INTRODUCTION: It is well known that Pyruvate (Pyr) metabolism, which contains 2 major metabolic fluxes (glycolysis and oxidative phosphorylation: OXPHOS) increase in many neoplasms to meet the demand of higher energy consumption during rapid cell growing. To develop a therapeutic strategy using small molecules that can inhibit the fluxes, visualizing intratumoral metabolic fluxes should be useful. METHODS: For in vitro and in vivo experiments with a pancreatic cancer cell line “MiaPaca-2 (MP2),” a lactate dehydrogenase inhibitor “NCI-006” was used for glycolysis inhibition and mitochondrial complex1 (MC1) inhibitor “IACS-010759 (IACS)” for OXPHOS inhibition. Hyperpolarized 13C-Pyr magnetic resonance spectroscopic imaging (HP-MRSI) was performed before and after administration of each or both to monitor inhibitor impact on metabolic flux in MP2 xenografts. RESULTS: HP-MRSI revealed that glycolysis in MP2 tumor was suppressed by NCI-006 (83.3 ± 4.4% decrease) and accelerated by IACS (88.6 ± 25.1% increase), and that 13C-Bicarbonate signal arising from OXPHOS (through the mitochondrion) decreased by 80.1% after IACS administration.
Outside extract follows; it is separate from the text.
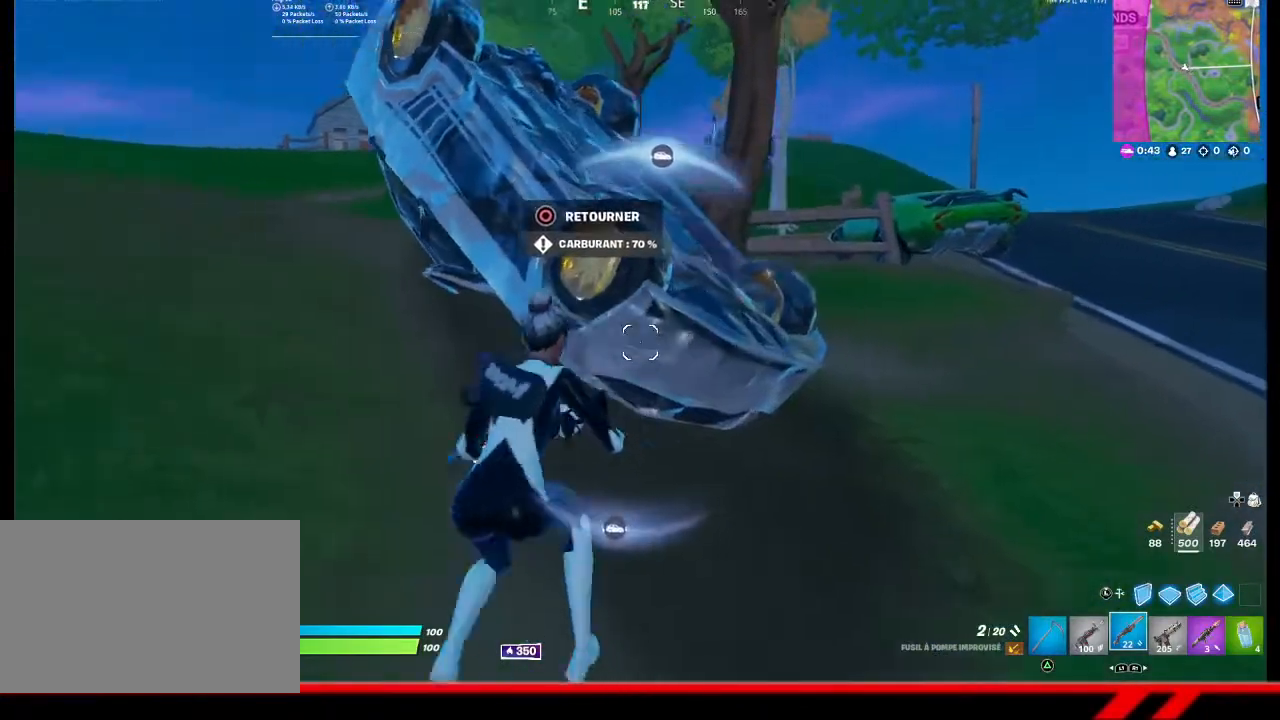
{"buttons": [], "left_stick": "up-left", "right_stick": "center", "events": []}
These imaging findings are fully consistent with the effect of those inhibitors in vitro on the energy profile of MP2 using extracellular flux analyzer, suggesting that glycolysis and OXPHOS are essential to functionally maintain metabolic plasticity in vivo. In addition, combined treatment (NCI-006 and IACS) significantly suppressed tumor growth, compared with each single administration, indicating combined treatment suppressed the metabolic plasticity between the fluxes. CONCLUSION: With no need for tissue sampling, HP-MRSI is considered a noninvasive and reliable method to monitor intratumoral metabolic plasticity. The current proof of concept can be of great value in developing new therapeutic strategies against cancer using metabolic inhibitors.